• _Problem statement_
Within the entries below, the lines from the one with "121: (74, 149)" through the one with "141: (74, 240)" are to be set down exactly, both ends kept.

Point tracking data
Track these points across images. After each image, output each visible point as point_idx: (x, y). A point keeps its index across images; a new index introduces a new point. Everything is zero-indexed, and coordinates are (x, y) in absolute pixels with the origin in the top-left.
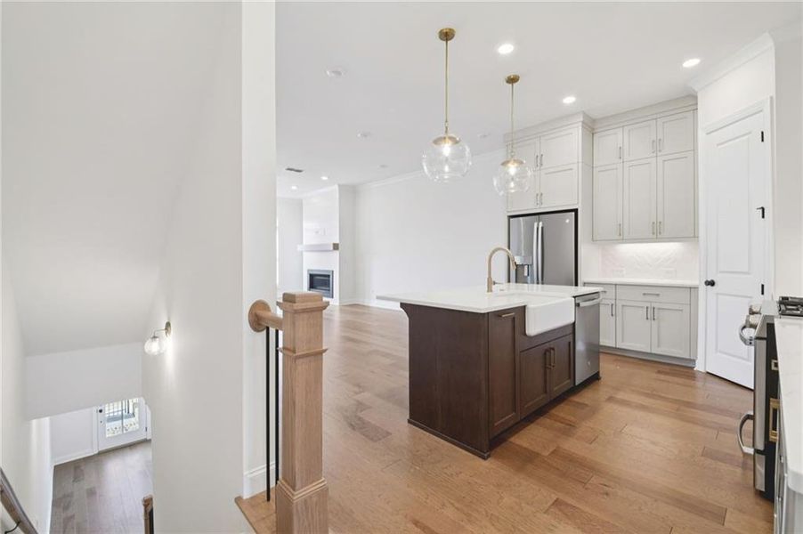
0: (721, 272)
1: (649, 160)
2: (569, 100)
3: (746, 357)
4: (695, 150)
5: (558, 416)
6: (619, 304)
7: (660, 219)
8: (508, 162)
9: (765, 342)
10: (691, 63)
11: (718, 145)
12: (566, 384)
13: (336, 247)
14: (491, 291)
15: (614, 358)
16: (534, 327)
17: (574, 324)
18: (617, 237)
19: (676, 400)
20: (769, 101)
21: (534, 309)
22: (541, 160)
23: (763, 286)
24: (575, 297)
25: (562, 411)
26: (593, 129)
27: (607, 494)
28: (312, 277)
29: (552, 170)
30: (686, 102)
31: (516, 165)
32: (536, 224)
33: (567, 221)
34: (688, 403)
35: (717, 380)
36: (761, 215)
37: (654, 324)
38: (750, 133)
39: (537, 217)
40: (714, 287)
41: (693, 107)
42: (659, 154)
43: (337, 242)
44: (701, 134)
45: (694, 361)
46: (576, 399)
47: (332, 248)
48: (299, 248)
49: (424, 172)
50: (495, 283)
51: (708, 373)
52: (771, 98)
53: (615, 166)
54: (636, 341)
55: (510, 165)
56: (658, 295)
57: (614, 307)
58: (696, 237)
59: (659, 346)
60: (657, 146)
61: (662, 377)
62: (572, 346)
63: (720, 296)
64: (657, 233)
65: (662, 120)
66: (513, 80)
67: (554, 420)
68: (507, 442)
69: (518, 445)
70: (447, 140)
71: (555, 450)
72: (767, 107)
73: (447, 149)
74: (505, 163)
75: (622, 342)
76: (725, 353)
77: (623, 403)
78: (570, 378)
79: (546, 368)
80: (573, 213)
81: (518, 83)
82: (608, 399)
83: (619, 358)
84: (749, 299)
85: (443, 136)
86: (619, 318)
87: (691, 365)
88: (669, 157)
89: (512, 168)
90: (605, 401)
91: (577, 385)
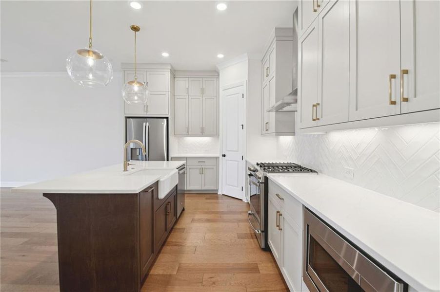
0: (228, 151)
1: (199, 97)
2: (165, 55)
4: (217, 96)
5: (172, 242)
6: (188, 167)
7: (204, 126)
8: (133, 82)
9: (264, 184)
10: (220, 56)
11: (227, 96)
12: (174, 219)
14: (127, 170)
17: (177, 185)
18: (185, 133)
19: (217, 212)
21: (163, 181)
23: (242, 156)
24: (177, 169)
25: (173, 238)
26: (174, 75)
27: (214, 283)
30: (214, 73)
31: (138, 85)
32: (144, 124)
33: (163, 123)
34: (223, 212)
35: (226, 197)
36: (242, 128)
37: (203, 176)
38: (238, 93)
39: (145, 119)
40: (225, 157)
41: (217, 77)
42: (203, 95)
44: (221, 90)
45: (218, 190)
46: (177, 226)
49: (68, 74)
50: (129, 165)
51: (223, 195)
52: (246, 81)
53: (185, 97)
55: (134, 84)
56: (204, 162)
58: (218, 135)
59: (205, 186)
60: (203, 91)
61: (208, 201)
62: (176, 197)
63: (227, 161)
64: (203, 133)
65: (206, 79)
66: (135, 29)
67: (172, 246)
68: (149, 276)
69: (157, 275)
70: (91, 53)
71: (179, 267)
72: (245, 84)
73: (91, 60)
74: (131, 83)
75: (190, 186)
76: (230, 185)
77: (200, 221)
78: (175, 215)
79: (166, 215)
80: (166, 119)
81: (138, 32)
82: (192, 221)
83: (188, 195)
84: (238, 162)
85: (87, 49)
86: (188, 175)
87: (216, 192)
88: (207, 97)
89: (136, 87)
90: (192, 223)
91: (178, 218)
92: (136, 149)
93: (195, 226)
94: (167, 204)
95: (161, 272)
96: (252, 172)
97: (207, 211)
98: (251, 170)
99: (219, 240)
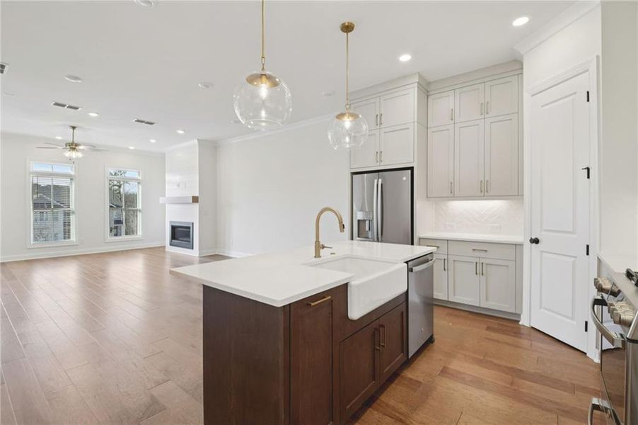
0: (546, 230)
1: (478, 122)
2: (405, 58)
3: (569, 315)
4: (519, 112)
6: (451, 258)
7: (487, 178)
8: (343, 115)
10: (521, 22)
11: (542, 106)
12: (400, 357)
13: (195, 200)
14: (319, 257)
16: (357, 309)
17: (407, 292)
18: (449, 195)
20: (595, 60)
21: (358, 286)
22: (381, 119)
23: (588, 246)
24: (407, 262)
25: (394, 397)
26: (428, 92)
28: (174, 228)
29: (391, 130)
31: (351, 119)
32: (376, 181)
33: (404, 179)
36: (586, 175)
37: (483, 278)
38: (575, 93)
39: (377, 174)
40: (539, 244)
41: (519, 72)
42: (487, 116)
43: (197, 195)
44: (526, 96)
45: (519, 315)
47: (191, 201)
48: (162, 200)
50: (323, 247)
51: (532, 328)
52: (598, 57)
53: (447, 127)
54: (466, 295)
55: (344, 118)
56: (486, 251)
57: (446, 261)
58: (520, 195)
59: (487, 300)
60: (485, 109)
61: (492, 334)
62: (405, 315)
63: (544, 254)
64: (484, 192)
65: (490, 83)
66: (347, 28)
67: (383, 414)
70: (264, 78)
73: (264, 90)
74: (340, 116)
75: (454, 295)
76: (549, 310)
77: (456, 376)
78: (402, 352)
79: (374, 349)
80: (410, 171)
81: (353, 32)
82: (442, 371)
83: (451, 311)
84: (573, 259)
85: (258, 72)
86: (451, 273)
87: (517, 319)
88: (495, 119)
89: (347, 123)
90: (439, 375)
91: (410, 357)
92: (364, 221)
93: (445, 386)
94: (376, 329)
96: (606, 296)
97: (482, 358)
98: (600, 289)
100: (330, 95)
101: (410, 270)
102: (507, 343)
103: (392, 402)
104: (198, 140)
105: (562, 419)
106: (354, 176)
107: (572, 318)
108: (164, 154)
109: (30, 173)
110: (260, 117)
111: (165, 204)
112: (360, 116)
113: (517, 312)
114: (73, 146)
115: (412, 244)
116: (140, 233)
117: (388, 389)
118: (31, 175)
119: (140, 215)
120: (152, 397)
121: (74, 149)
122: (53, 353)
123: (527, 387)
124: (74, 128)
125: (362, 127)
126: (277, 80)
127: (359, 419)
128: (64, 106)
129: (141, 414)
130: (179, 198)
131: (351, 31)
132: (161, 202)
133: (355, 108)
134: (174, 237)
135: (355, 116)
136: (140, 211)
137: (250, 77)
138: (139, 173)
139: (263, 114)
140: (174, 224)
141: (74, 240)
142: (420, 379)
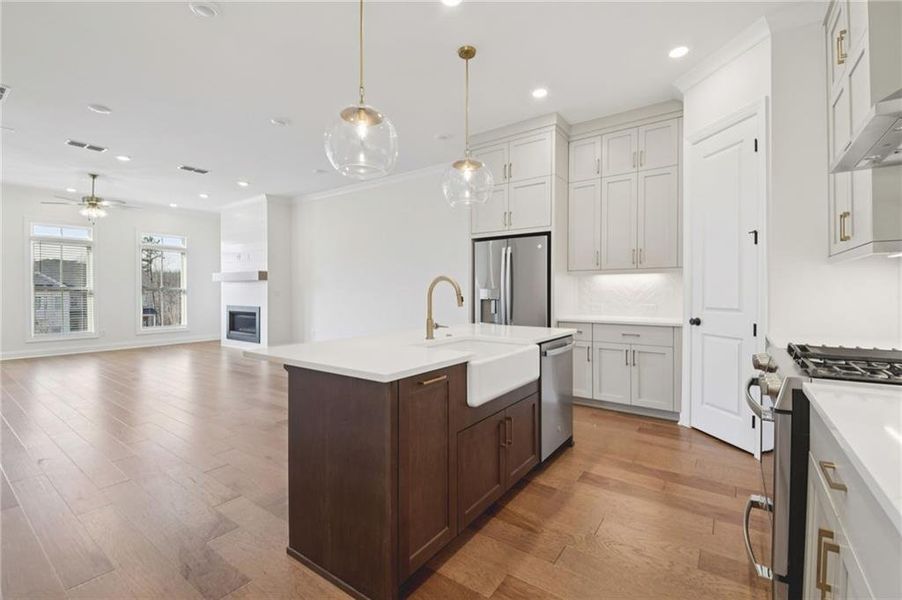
0: (708, 309)
1: (629, 176)
2: (540, 93)
3: (736, 410)
4: (679, 165)
5: (514, 514)
6: (597, 347)
7: (641, 246)
8: (461, 163)
9: (788, 416)
10: (679, 52)
11: (704, 157)
12: (530, 461)
13: (263, 276)
14: (432, 338)
15: (590, 412)
17: (540, 379)
18: (594, 266)
19: (660, 471)
20: (764, 101)
21: (480, 366)
22: (510, 171)
23: (755, 326)
24: (540, 344)
25: (522, 505)
26: (569, 137)
28: (232, 315)
29: (523, 184)
30: (669, 108)
31: (471, 168)
32: (504, 250)
33: (540, 246)
34: (676, 475)
35: (704, 438)
36: (754, 241)
37: (635, 370)
38: (742, 141)
39: (505, 240)
40: (700, 326)
41: (678, 114)
42: (640, 169)
43: (265, 269)
44: (687, 144)
45: (678, 414)
46: (542, 480)
47: (257, 278)
48: (215, 277)
50: (437, 326)
51: (693, 428)
52: (767, 98)
53: (593, 182)
54: (615, 391)
55: (463, 167)
56: (638, 336)
57: (590, 350)
58: (679, 267)
59: (640, 397)
60: (638, 160)
61: (645, 437)
62: (537, 409)
63: (706, 337)
64: (638, 263)
65: (644, 128)
66: (467, 54)
67: (509, 523)
68: (435, 576)
69: (450, 580)
70: (363, 113)
71: (503, 584)
72: (762, 111)
73: (362, 128)
74: (458, 164)
75: (600, 391)
76: (712, 405)
77: (600, 482)
78: (534, 453)
79: (499, 447)
80: (546, 237)
81: (474, 59)
82: (581, 477)
83: (595, 412)
84: (739, 341)
85: (356, 106)
86: (596, 365)
87: (674, 419)
88: (650, 173)
89: (467, 172)
90: (578, 481)
91: (543, 460)
92: (489, 301)
93: (584, 492)
94: (501, 421)
95: (461, 578)
96: (759, 374)
97: (630, 461)
98: (758, 366)
99: (636, 550)
100: (444, 138)
101: (543, 354)
102: (661, 446)
103: (520, 511)
104: (267, 195)
105: (718, 522)
106: (476, 243)
107: (738, 414)
108: (220, 215)
109: (31, 239)
110: (358, 162)
111: (220, 283)
112: (484, 165)
113: (676, 410)
114: (93, 202)
115: (549, 326)
116: (184, 322)
117: (517, 498)
118: (32, 242)
119: (184, 298)
120: (220, 515)
121: (94, 205)
122: (80, 469)
123: (682, 491)
124: (94, 176)
125: (484, 179)
126: (380, 116)
127: (480, 528)
128: (82, 145)
129: (207, 534)
130: (238, 274)
131: (471, 57)
132: (214, 280)
133: (477, 156)
134: (233, 326)
135: (476, 165)
136: (184, 292)
137: (345, 110)
138: (183, 240)
139: (362, 158)
140: (232, 310)
141: (93, 331)
142: (554, 486)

• _Result_
121: (74, 149)
122: (53, 353)
123: (527, 387)
124: (74, 128)
125: (362, 127)
126: (277, 80)
127: (359, 419)
128: (64, 106)
129: (141, 414)
130: (179, 198)
131: (351, 31)
132: (161, 202)
133: (355, 108)
134: (174, 237)
135: (355, 116)
136: (140, 211)
137: (250, 77)
138: (139, 173)
139: (263, 114)
140: (174, 224)
141: (74, 240)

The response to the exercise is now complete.